## EXERCISE DIRECTIONS:
Output the data in full. Keep every entry exactly as written.

## PROVIDED ENTRIES:
# # # # #

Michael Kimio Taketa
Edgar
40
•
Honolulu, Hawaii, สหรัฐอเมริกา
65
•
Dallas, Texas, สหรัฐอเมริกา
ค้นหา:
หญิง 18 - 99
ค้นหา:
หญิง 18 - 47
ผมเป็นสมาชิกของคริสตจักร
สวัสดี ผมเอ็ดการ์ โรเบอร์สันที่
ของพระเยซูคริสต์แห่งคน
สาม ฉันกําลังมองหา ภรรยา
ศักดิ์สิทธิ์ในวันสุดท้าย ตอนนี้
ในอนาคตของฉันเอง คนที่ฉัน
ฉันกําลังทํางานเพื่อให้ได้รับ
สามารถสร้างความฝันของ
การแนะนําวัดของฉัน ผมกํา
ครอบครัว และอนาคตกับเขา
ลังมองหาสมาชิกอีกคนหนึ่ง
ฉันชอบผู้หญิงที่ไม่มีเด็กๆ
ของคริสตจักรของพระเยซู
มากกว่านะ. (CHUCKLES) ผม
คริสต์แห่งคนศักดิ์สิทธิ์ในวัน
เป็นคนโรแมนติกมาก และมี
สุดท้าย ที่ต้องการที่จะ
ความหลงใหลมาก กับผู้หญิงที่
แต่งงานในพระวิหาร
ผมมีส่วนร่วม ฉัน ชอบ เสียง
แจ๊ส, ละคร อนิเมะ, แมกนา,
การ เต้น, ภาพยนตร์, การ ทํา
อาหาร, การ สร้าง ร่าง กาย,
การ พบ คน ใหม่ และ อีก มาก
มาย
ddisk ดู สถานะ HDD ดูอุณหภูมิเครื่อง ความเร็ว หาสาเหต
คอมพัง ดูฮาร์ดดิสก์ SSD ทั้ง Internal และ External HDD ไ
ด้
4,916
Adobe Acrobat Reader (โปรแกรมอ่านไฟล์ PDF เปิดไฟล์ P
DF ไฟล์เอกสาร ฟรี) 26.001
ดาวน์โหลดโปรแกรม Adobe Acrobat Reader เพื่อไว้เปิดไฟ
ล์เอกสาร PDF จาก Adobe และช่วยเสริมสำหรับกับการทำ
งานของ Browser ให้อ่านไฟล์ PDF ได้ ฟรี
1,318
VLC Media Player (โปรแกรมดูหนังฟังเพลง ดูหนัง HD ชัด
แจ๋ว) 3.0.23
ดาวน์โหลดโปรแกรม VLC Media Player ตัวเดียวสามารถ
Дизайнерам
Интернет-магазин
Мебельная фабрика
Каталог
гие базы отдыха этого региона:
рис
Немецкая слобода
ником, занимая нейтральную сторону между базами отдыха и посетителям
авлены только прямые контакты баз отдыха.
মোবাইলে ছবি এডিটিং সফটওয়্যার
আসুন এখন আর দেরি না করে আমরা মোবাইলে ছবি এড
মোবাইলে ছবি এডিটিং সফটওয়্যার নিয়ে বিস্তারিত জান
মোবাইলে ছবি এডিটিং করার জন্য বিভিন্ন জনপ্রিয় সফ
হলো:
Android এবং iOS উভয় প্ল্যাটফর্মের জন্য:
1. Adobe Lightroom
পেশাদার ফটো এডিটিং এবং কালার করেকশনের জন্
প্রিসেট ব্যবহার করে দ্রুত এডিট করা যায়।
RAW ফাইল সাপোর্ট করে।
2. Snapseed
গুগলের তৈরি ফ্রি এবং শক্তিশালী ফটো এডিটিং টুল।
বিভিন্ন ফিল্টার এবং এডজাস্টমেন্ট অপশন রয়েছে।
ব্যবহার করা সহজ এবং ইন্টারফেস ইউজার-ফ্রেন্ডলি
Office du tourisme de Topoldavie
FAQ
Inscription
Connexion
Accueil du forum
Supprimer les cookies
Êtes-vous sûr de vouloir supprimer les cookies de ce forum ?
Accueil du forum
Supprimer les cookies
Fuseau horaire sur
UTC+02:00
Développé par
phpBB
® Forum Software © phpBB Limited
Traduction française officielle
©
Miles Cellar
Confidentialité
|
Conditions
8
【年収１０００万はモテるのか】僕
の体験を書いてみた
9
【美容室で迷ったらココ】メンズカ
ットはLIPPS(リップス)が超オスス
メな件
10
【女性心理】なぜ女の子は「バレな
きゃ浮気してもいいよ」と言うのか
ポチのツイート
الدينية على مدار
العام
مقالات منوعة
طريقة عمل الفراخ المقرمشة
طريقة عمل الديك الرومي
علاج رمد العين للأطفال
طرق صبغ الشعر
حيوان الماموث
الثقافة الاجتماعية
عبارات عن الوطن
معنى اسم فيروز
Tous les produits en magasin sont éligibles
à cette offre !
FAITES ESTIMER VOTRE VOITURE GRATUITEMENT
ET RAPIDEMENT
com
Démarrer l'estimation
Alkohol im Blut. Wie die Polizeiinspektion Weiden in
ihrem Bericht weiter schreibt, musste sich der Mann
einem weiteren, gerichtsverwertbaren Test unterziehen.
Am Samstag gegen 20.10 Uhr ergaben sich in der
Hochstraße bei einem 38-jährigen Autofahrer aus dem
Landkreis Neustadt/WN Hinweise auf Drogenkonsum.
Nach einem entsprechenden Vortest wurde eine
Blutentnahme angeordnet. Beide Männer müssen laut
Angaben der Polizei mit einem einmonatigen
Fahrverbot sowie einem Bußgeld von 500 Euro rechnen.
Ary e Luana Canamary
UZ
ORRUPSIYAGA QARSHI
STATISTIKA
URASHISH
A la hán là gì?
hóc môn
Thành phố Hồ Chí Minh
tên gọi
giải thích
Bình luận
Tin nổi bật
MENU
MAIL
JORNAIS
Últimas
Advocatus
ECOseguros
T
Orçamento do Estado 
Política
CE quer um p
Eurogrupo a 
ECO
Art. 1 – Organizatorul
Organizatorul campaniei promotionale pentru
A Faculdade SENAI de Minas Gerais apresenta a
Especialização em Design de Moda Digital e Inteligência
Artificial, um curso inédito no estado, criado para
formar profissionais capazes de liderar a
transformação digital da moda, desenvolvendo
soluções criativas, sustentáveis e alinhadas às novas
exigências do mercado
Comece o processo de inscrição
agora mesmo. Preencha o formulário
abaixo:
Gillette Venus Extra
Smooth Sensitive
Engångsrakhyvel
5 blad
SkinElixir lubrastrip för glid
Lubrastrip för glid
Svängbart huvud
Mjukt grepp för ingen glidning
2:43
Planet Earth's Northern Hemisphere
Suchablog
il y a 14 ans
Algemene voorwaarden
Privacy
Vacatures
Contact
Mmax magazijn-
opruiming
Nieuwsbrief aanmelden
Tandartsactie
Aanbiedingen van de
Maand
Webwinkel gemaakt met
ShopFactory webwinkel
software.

# # # # #

## EXERCISE RESULT:
Michael Kimio Taketa
Edgar
40
•
Honolulu, Hawaii, สหรัฐอเมริกา
65
•
Dallas, Texas, สหรัฐอเมริกา
ค้นหา:
หญิง 18 - 99
ค้นหา:
หญิง 18 - 47
ผมเป็นสมาชิกของคริสตจักร
สวัสดี ผมเอ็ดการ์ โรเบอร์สันที่
ของพระเยซูคริสต์แห่งคน
สาม ฉันกําลังมองหา ภรรยา
ศักดิ์สิทธิ์ในวันสุดท้าย ตอนนี้
ในอนาคตของฉันเอง คนที่ฉัน
ฉันกําลังทํางานเพื่อให้ได้รับ
สามารถสร้างความฝันของ
การแนะนําวัดของฉัน ผมกํา
ครอบครัว และอนาคตกับเขา
ลังมองหาสมาชิกอีกคนหนึ่ง
ฉันชอบผู้หญิงที่ไม่มีเด็กๆ
ของคริสตจักรของพระเยซู
มากกว่านะ. (CHUCKLES) ผม
คริสต์แห่งคนศักดิ์สิทธิ์ในวัน
เป็นคนโรแมนติกมาก และมี
สุดท้าย ที่ต้องการที่จะ
ความหลงใหลมาก กับผู้หญิงที่
แต่งงานในพระวิหาร
ผมมีส่วนร่วม ฉัน ชอบ เสียง
แจ๊ส, ละคร อนิเมะ, แมกนา,
การ เต้น, ภาพยนตร์, การ ทํา
อาหาร, การ สร้าง ร่าง กาย,
การ พบ คน ใหม่ และ อีก มาก
มาย
ddisk ดู สถานะ HDD ดูอุณหภูมิเครื่อง ความเร็ว หาสาเหต
คอมพัง ดูฮาร์ดดิสก์ SSD ทั้ง Internal และ External HDD ไ
ด้
4,916
Adobe Acrobat Reader (โปรแกรมอ่านไฟล์ PDF เปิดไฟล์ P
DF ไฟล์เอกสาร ฟรี) 26.001
ดาวน์โหลดโปรแกรม Adobe Acrobat Reader เพื่อไว้เปิดไฟ
ล์เอกสาร PDF จาก Adobe และช่วยเสริมสำหรับกับการทำ
งานของ Browser ให้อ่านไฟล์ PDF ได้ ฟรี
1,318
VLC Media Player (โปรแกรมดูหนังฟังเพลง ดูหนัง HD ชัด
แจ๋ว) 3.0.23
ดาวน์โหลดโปรแกรม VLC Media Player ตัวเดียวสามารถ
Дизайнерам
Интернет-магазин
Мебельная фабрика
Каталог
гие базы отдыха этого региона:
рис
Немецкая слобода
ником, занимая нейтральную сторону между базами отдыха и посетителям
авлены только прямые контакты баз отдыха.
মোবাইলে ছবি এডিটিং সফটওয়্যার
আসুন এখন আর দেরি না করে আমরা মোবাইলে ছবি এড
মোবাইলে ছবি এডিটিং সফটওয়্যার নিয়ে বিস্তারিত জান
মোবাইলে ছবি এডিটিং করার জন্য বিভিন্ন জনপ্রিয় সফ
হলো:
Android এবং iOS উভয় প্ল্যাটফর্মের জন্য:
1. Adobe Lightroom
পেশাদার ফটো এডিটিং এবং কালার করেকশনের জন্
প্রিসেট ব্যবহার করে দ্রুত এডিট করা যায়।
RAW ফাইল সাপোর্ট করে।
2. Snapseed
গুগলের তৈরি ফ্রি এবং শক্তিশালী ফটো এডিটিং টুল।
বিভিন্ন ফিল্টার এবং এডজাস্টমেন্ট অপশন রয়েছে।
ব্যবহার করা সহজ এবং ইন্টারফেস ইউজার-ফ্রেন্ডলি
Office du tourisme de Topoldavie
FAQ
Inscription
Connexion
Accueil du forum
Supprimer les cookies
Êtes-vous sûr de vouloir supprimer les cookies de ce forum ?
Accueil du forum
Supprimer les cookies
Fuseau horaire sur
UTC+02:00
Développé par
phpBB
® Forum Software © phpBB Limited
Traduction française officielle
©
Miles Cellar
Confidentialité
|
Conditions
8
【年収１０００万はモテるのか】僕
の体験を書いてみた
9
【美容室で迷ったらココ】メンズカ
ットはLIPPS(リップス)が超オスス
メな件
10
【女性心理】なぜ女の子は「バレな
きゃ浮気してもいいよ」と言うのか
ポチのツイート
الدينية على مدار
العام
مقالات منوعة
طريقة عمل الفراخ المقرمشة
طريقة عمل الديك الرومي
علاج رمد العين للأطفال
طرق صبغ الشعر
حيوان الماموث
الثقافة الاجتماعية
عبارات عن الوطن
معنى اسم فيروز
Tous les produits en magasin sont éligibles
à cette offre !
FAITES ESTIMER VOTRE VOITURE GRATUITEMENT
ET RAPIDEMENT
com
Démarrer l'estimation
Alkohol im Blut. Wie die Polizeiinspektion Weiden in
ihrem Bericht weiter schreibt, musste sich der Mann
einem weiteren, gerichtsverwertbaren Test unterziehen.
Am Samstag gegen 20.10 Uhr ergaben sich in der
Hochstraße bei einem 38-jährigen Autofahrer aus dem
Landkreis Neustadt/WN Hinweise auf Drogenkonsum.
Nach einem entsprechenden Vortest wurde eine
Blutentnahme angeordnet. Beide Männer müssen laut
Angaben der Polizei mit einem einmonatigen
Fahrverbot sowie einem Bußgeld von 500 Euro rechnen.
Ary e Luana Canamary
UZ
ORRUPSIYAGA QARSHI
STATISTIKA
URASHISH
A la hán là gì?
hóc môn
Thành phố Hồ Chí Minh
tên gọi
giải thích
Bình luận
Tin nổi bật
MENU
MAIL
JORNAIS
Últimas
Advocatus
ECOseguros
T
Orçamento do Estado 
Política
CE quer um p
Eurogrupo a 
ECO
Art. 1 – Organizatorul
Organizatorul campaniei promotionale pentru
A Faculdade SENAI de Minas Gerais apresenta a
Especialização em Design de Moda Digital e Inteligência
Artificial, um curso inédito no estado, criado para
formar profissionais capazes de liderar a
transformação digital da moda, desenvolvendo
soluções criativas, sustentáveis e alinhadas às novas
exigências do mercado
Comece o processo de inscrição
agora mesmo. Preencha o formulário
abaixo:
Gillette Venus Extra
Smooth Sensitive
Engångsrakhyvel
5 blad
SkinElixir lubrastrip för glid
Lubrastrip för glid
Svängbart huvud
Mjukt grepp för ingen glidning
2:43
Planet Earth's Northern Hemisphere
Suchablog
il y a 14 ans
Algemene voorwaarden
Privacy
Vacatures
Contact
Mmax magazijn-
opruiming
Nieuwsbrief aanmelden
Tandartsactie
Aanbiedingen van de
Maand
Webwinkel gemaakt met
ShopFactory webwinkel
software.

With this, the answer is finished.